Не оспаривая солидарный принцип страхования, предлагается дифференцировать размер страхового взноса на ОМС работающего населения:
• в зависимости от результатов аттестации рабочих мест по условиям труда;
• с учетом фактически произведенных страхователем расходов на цели, связанные с сохранением и укреплением здоровья работников (в том числе, мероприятий по охране труда, профилактических и оздоровительных мероприятий, оплату медицинской помощи в случае ненадлежащего оказания медицинской помощи в сфере ОМС).
Страховщик
Согласно Закона № 326-ФЗ, единственным страховщиком в ОМС является Федеральный фонд ОМС – некоммерческая организация, созданная для реализации государственной политики в сфере ОМС.
Отдельные полномочия страховщика в части реализации территориальных программ ОМС передаются территориальным фондам ОМС и страховым медицинским организациям.
В соответствии с Федеральным законом от 24.07.2012, с 01.01.2012 тарифы страховых взносов в Федеральный фонд ОМС составляют 5,1% (в территориальные фонды ОМС – 0%).
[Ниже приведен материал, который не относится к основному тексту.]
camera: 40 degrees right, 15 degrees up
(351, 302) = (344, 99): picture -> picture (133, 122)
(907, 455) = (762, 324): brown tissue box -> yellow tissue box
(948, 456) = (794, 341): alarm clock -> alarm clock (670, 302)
Бюджеты территориальных взносов формируются за счет субвенций и трансфертов из бюджета Федерального фонда ОМС, а также за счет платежей субъектов РФ на дополнительное финансовое обеспечение территориальных программ ОМС, оплату дополнительных видов и условий оказания медицинской помощи, штрафов и пеней, некоторых иных источников, перечисленных в ст. 26 Закона № 326-ФЗ.
На наш взгляд, для этого необходимо:
• внедрить в практику методику адаптации федеральных нормативов медицинской помощи по программе госгарантий к особенностям субъектов РФ;
• разработать и внедрить в практику новый порядок комплексной оценки реализации территориальных программ ОМС (на основании региональных нормативов реализации базовой программы ОМС, рассчитанных с учетом экономических, демографических и других особенностей регионов).
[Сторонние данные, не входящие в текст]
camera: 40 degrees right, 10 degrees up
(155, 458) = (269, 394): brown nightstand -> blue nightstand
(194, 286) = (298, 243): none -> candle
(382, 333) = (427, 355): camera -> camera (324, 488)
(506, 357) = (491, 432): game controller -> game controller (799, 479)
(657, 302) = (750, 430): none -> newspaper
Учитывая важность медицинской профилактики и необходимость повышения ее эффективности, было бы целесообразно изменить подход к формированию программ ОМС, разделив программу, включающую в себя оказание медицинской помощи в связи с заболеванием, и территориальные профилактические программы с отдельным финансированием (сегодня объемы профилактической помощи учтены в нормативах объемов амбулаторной медицинской помощи). Было бы правильным выделить популяционные профилактические мероприятия и мероприятия в группах риска, ранжировав их по приоритетности исполнения (первоочередные, важные и желательные).